Mayor Pete and the Politics of Woke Advertising

With the admirable exception of Tucker Carlson, conservative media personalities have carefully avoided criticizing United States Secretary of Transportation “Mayor Pete” Buttigieg for being an arrogant, effete, gay exhibitionist who is pushing LGBT-BLM moonshine. The now-established criticism conservatives in good standing are allowed to voice is that Buttigieg is an inefficient, distracted cabinet member, who is not dealing adequately with air traffic and trucking problems. On Jan. 11, The Spectator broke this taboo by publishing a commentator who mocked Buttigieg’s “magical gay puppy dog powers” and who depicted him as someone who, “like Obama . . . easily charms unmarried, childless women.” Quite expectedly, the conservative celebrity who was allowed to tell us the obvious is Chadwick Moore, a very open, practicing homosexual.

This parallels the mainstream conservative practice of allowing criticism of blacks only through designated black conservatives. Whenever Fox News wants to call attention to something unpleasant about American black life, they drag on to their programs Larry Elder, David Webb, Lawrence Jones, or (less credibly) Leo Terrell. These black guests are periodically allowed to criticize dysfunctional or violent aspects of American black society—things that accredited white “conservatives” are not supposed to notice too closely. 

To be sure, their commentary, when it is on target, is welcome. But the practice of only allowing members of a given “in-group” to register criticism is a form of the very identity politics conservatives claim to hate. It also represents a submission to the strictures of political correctness.

For these and other reasons, the conservative establishment often functions as a less advanced part of the woke regime. It moves more slowly than the “liberals” but in the same general direction, always advancing the woke left’s agenda.

Unfortunately, one cannot describe the cultural revolution we’re experiencing unless one observes its salient characteristics, however discomforting those might be. The Democrats and the mass media are pushing something other than incompetent administrators when they demand the appointment of LGBT activists and black nationalists to high positions in government. To fault these appointments on grounds of inefficiency is to ignore why they were made. Buttigieg was not elevated to his cabinet post because he has tested experience with transportation. He was put there as a woke statement by a less-than-principled president trying to appease the culturally radical demographic in his party.

Everything Buttigieg does that attracts publicity—whether it’s pushing for a more “diverse” transportation industry or taking off two months during a shipping crisis to “parent” with his homosexual partner (after adopting children and being photographed in a hospital birthing bed)—pulsates with wokeness. Ignoring this side of Buttigieg’s career and advancement is like pretending that Kamala Harris became vice-president because of her knowledge of statecraft. Only a fool would believe that or think Buttigieg is where he is politically and professionally because of his unusual skill-set as a transportation secretary.

We might then ask: when will the non-left, or that part of it that enjoys a media presence, tell us the real reason that woke celebrities are appointed to high places? Let’s stop pretending that leftist governments are just failing to find professionally competent “candidates” for cabinet posts. Clearly, they are using their appointment powers to showcase woke politics. And let’s also not pretend that I’m saying what I’m clearly not.
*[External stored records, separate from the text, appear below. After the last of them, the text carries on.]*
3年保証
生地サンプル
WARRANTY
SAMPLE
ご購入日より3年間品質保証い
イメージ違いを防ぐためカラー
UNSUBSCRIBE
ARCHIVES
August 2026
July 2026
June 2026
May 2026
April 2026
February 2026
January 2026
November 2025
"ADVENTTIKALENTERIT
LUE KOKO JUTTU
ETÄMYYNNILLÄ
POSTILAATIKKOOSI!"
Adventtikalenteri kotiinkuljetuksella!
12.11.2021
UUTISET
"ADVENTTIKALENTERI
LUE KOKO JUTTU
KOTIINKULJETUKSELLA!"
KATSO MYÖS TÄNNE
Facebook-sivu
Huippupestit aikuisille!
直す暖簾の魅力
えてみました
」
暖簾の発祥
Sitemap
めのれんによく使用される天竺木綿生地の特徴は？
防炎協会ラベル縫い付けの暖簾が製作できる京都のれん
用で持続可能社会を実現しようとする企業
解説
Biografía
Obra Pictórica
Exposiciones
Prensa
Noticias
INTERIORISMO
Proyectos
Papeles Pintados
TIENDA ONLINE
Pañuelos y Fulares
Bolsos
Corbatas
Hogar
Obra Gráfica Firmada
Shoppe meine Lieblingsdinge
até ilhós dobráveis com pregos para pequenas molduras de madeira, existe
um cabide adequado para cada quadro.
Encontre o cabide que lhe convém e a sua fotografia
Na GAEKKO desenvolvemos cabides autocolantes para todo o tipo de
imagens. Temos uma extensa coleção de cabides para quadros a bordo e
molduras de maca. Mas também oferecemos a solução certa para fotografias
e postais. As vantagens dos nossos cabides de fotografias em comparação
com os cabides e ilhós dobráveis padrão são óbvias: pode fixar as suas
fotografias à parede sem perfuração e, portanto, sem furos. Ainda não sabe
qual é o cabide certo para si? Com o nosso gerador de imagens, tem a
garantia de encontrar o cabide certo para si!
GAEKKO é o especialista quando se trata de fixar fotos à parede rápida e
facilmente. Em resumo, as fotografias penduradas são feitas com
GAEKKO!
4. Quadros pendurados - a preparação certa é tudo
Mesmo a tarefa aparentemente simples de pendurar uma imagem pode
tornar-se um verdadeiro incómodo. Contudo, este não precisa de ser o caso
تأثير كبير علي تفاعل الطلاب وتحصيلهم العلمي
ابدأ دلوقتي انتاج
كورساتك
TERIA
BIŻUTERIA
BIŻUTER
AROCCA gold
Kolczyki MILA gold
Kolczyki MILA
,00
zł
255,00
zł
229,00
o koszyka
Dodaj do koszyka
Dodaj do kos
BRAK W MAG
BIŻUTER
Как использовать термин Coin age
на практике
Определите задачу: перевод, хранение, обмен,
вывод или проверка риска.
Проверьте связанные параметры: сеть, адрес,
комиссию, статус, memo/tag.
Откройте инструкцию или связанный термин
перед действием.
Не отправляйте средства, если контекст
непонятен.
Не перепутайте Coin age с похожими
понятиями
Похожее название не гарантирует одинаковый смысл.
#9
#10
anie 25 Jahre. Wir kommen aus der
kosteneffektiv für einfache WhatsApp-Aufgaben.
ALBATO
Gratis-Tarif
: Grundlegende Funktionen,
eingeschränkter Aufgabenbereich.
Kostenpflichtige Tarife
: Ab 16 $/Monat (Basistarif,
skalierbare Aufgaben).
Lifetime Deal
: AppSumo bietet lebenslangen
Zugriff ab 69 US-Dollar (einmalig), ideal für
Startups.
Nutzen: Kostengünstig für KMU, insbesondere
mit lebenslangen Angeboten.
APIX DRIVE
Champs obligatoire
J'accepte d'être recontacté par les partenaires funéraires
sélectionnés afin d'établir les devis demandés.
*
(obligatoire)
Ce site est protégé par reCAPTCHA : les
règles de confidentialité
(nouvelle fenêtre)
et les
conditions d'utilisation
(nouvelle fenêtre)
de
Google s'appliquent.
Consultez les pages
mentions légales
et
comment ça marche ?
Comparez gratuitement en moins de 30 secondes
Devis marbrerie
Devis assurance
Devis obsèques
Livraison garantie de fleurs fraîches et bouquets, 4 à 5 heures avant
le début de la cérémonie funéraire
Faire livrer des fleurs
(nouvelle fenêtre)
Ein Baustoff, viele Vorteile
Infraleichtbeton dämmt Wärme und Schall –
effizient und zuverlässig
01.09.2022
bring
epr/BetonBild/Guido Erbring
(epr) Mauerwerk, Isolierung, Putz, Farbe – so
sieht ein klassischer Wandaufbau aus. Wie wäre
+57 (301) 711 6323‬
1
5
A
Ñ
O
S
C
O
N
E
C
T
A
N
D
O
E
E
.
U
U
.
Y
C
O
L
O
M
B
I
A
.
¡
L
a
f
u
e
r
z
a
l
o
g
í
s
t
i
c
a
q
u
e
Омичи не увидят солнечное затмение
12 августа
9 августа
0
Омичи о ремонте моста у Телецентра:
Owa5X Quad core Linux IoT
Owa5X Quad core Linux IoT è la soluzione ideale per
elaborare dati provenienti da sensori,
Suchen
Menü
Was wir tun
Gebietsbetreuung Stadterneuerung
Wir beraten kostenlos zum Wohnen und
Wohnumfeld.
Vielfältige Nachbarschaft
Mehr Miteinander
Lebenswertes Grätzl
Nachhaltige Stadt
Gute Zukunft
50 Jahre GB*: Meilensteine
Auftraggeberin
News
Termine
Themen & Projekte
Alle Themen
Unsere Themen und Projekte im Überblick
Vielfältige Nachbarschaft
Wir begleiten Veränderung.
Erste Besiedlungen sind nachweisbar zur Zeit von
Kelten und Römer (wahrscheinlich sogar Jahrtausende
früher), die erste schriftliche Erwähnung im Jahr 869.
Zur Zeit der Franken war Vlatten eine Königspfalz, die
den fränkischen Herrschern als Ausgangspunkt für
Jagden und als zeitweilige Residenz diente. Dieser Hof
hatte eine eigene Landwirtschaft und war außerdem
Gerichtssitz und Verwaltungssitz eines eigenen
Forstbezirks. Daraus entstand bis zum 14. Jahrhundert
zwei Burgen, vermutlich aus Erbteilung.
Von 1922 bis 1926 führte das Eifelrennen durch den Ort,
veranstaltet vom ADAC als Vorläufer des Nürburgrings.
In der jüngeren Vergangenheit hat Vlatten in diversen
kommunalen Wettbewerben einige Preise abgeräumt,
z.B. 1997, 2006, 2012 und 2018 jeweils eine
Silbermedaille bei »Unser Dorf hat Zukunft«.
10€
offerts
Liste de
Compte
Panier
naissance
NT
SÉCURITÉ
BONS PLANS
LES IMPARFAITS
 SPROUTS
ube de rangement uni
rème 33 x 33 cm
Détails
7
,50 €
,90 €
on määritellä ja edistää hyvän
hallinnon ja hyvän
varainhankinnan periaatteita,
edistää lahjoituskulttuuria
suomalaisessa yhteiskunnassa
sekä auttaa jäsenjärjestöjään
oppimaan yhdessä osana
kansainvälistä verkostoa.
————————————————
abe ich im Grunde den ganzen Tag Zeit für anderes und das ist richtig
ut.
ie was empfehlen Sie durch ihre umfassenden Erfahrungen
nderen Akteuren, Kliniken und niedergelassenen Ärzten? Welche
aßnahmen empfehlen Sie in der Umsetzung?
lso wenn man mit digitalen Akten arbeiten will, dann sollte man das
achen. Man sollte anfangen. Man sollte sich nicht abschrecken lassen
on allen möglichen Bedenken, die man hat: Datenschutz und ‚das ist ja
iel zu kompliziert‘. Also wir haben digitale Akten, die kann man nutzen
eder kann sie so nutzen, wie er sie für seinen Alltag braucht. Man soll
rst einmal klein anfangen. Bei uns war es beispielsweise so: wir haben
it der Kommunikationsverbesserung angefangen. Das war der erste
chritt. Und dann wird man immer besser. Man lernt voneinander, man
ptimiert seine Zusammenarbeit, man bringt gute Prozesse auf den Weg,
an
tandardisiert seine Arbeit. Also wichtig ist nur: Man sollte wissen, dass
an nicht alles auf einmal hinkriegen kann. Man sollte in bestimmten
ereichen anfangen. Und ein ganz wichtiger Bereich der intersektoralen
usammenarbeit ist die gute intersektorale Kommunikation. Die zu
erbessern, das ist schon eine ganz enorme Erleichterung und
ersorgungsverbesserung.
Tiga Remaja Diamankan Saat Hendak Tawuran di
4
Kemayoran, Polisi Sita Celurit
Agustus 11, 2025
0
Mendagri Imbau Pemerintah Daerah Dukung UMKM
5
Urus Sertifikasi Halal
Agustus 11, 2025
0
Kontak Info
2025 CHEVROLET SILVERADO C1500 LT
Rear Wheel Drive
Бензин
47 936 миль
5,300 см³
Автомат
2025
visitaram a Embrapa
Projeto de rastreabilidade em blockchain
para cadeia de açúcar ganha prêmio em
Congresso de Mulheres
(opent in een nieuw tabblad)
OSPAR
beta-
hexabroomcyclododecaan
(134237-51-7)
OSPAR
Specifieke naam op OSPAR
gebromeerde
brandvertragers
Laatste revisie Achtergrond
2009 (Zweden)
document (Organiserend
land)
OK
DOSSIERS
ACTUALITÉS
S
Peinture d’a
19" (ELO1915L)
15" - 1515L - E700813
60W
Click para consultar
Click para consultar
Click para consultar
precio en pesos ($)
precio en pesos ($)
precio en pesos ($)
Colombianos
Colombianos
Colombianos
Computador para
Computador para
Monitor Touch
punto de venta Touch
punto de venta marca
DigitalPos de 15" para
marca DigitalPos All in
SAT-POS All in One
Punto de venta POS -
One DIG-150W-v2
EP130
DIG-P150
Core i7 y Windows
I am not objecting to someone’s appointment on the grounds that he happens to be gay. I am objecting to the fact that someone is where he is precisely because he is a gay activist and because he uses his prominence to push the LGBT-BLM agenda. I can’t think of any other reason that Buttigieg, Kamala, Karine Jean-Pierre (Biden’s dipsy press secretary), and many of his other appointees are where they are in his administration, except as woke advertisements.

Buttigieg’s entire persona has been wrapped up with woke exhibitionism since he became a media celebrity. Whatever fame Mayor Pete has achieved rests on his woke identity. It’s also disingenuous to keep telling us, as the “conservative” media do nonstop, that “we’re against identity politics” but then to recoil in fear from pointing out the same evil when it comes to gays, lesbians, or transgendered Republican celebrities. Why are conservatives not allowed to criticize identity politics in discussing the crusading and ostentatiously gay Buttigieg? Perhaps now that Chadwick Moore has done it, others might find the courage to follow suit, but I’m not holding my breath.